Data to examine Start Marker
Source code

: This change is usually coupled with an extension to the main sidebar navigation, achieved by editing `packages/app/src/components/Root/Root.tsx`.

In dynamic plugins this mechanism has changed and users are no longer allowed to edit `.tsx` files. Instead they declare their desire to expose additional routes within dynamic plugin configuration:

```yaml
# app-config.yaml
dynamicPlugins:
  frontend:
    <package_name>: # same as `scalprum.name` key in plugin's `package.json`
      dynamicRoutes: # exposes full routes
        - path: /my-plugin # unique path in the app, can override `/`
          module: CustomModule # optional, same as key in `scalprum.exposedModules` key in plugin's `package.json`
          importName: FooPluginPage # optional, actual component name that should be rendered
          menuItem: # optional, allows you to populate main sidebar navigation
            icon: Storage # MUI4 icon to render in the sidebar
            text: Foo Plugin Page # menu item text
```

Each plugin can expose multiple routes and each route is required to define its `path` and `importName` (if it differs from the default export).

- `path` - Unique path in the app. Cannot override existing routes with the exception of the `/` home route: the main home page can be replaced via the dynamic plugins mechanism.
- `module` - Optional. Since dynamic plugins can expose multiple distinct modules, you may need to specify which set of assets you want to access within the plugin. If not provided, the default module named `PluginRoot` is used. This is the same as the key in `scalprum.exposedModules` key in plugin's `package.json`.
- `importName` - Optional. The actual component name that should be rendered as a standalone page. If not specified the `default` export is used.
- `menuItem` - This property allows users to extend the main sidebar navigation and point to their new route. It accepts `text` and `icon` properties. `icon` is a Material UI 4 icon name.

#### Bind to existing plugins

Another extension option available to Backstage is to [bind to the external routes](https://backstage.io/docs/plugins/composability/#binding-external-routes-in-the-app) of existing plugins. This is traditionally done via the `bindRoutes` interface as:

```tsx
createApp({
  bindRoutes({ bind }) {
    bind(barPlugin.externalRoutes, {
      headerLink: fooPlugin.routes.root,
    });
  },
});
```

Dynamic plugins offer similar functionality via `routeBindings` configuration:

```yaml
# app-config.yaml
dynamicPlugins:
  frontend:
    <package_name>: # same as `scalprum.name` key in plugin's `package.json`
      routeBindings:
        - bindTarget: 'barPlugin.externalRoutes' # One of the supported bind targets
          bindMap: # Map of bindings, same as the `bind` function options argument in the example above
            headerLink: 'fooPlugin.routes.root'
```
Data to examine End Marker
Work instructions
Count, and answer with the number only: how many lines of the data include the string "module"?

Result of this exercise
2